When I do these big upgrades I switch to a plain tty console because I’ve had it happen that one of the install scripts restarted X11. So press SHIFT-F1 and login to the console. To have some record of what happened afterwards I use the great little utility ‘tee’. This will record whatever passes stdout to a file. So to start upgrading do this:

sudo apt-get dist-upgrade | tee feisty-to-gutsy-`date +%Y%m%d`.log

This way you’ll get a nice date stamped log of the whole install process. If you switch back to X (Shift-F7) to do some work in the meanwhile, you can open a terminal window and do a ‘tail -f’ on that file so you know what’s happening

First hickup : device-manager

After some 1300 packages were upgraded I rebooted my computer. A new kernel (2.6.22-14) had been installed, and it seemed to be making some trouble. Instead of booting into X I saw per second several identical error messages flying over my screen, the gist of it being:

device-manager: linear: dm-linear: Device lookup failed

Booting with my previous kernel solved the problem, so I got on-line and after some googling found a fix, in /etc/evms.conf find the line that says ‘exclude=…’ and change it to:

exclude = [ sd* ]

I’m not even sure what EVMS is, I’m guessing this is related to HAL (Hardware Abstraction Layer).
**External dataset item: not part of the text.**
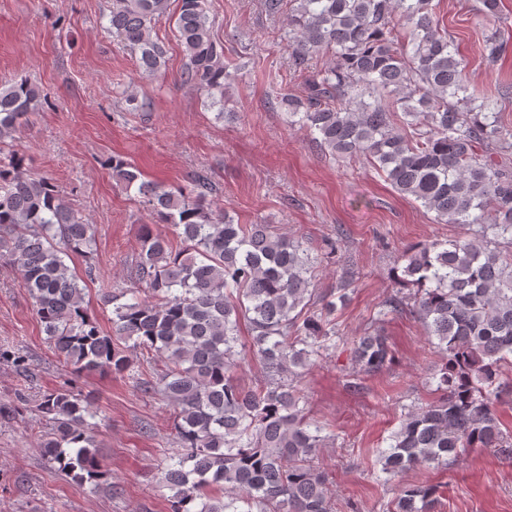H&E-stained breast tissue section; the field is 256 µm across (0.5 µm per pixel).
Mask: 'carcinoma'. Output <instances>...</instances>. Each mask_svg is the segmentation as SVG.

What this does is exclude your harddrives, from eh.. something. It solved the problem for me.

I’ve had kernel upgrades in Ubuntu create problems before, IMHO they could be a little bit more conservative with their kernels.

Smaller hickups

After booting again everything was working like a charm. They also did a great job again on the artwork. I had to tweak a few more small things.

Mozilla’s Thunderbird email program is now started simply with ‘thunderbird’ in stead of ‘mozilla-thunderbird’. I had to update a shortcut.

I use Emacs for most of my editing tasks, and somehow the version with XFont backend that I previously had installed got replaced by another one. The version with XFont support is not available in the Ubuntu repositories so this is understandable. There’s a guy that packages this pretty version, and apparently he has since I last checked made an actual apt repository available. See this article : Pretty Emacs by Alexandre Vassalotti.

Looking closer I found to have three different Emacs flavors on my system. I just removed them all, added the repositories from Alexandre and installed my trusted XFont version. Nice!

There seems to also be something going on with StarDict. The little windows that pop up with translations jump to the upper left corner when you hover over them, and then immediatly disappear. I might have to revert to the old version.

Conclusion

I’ve been upgrading my system since Dapper, and although there are often small hickups a little bit of google will solve most of your woes. I’ve only used my new system for a day now, so there’s probably lots of new little features that I still have to discover. All in all this seems to be another rock solid distribution which I’d wholeheartedly recommend to both newbies and seasoned hackers.